(Pose estimation data)
◇ ◇ ◇ ◇ ◇
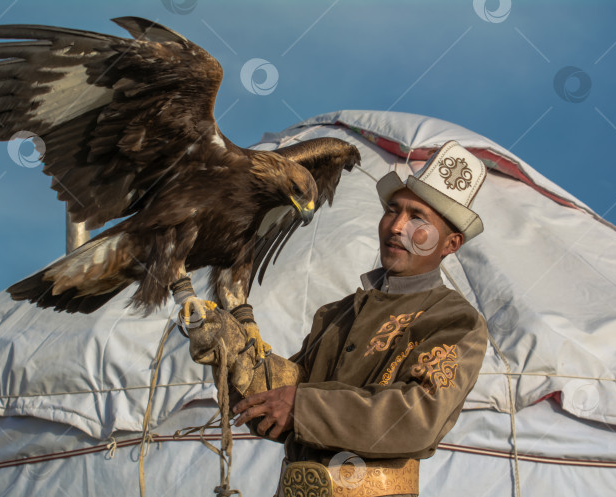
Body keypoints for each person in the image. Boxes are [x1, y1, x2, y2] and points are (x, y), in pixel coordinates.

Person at [185, 141, 489, 497]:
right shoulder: (336, 313)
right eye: (393, 210)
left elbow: (418, 416)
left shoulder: (456, 321)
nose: (396, 227)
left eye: (417, 218)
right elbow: (288, 392)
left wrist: (302, 405)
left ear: (450, 244)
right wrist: (234, 356)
◇ ◇ ◇ ◇ ◇
▸ **Task description**: Copy all lines from the entries that contain the word "right".

▸ **Written solution**:
right shoulder: (336, 313)
right eye: (393, 210)
right elbow: (288, 392)
right wrist: (234, 356)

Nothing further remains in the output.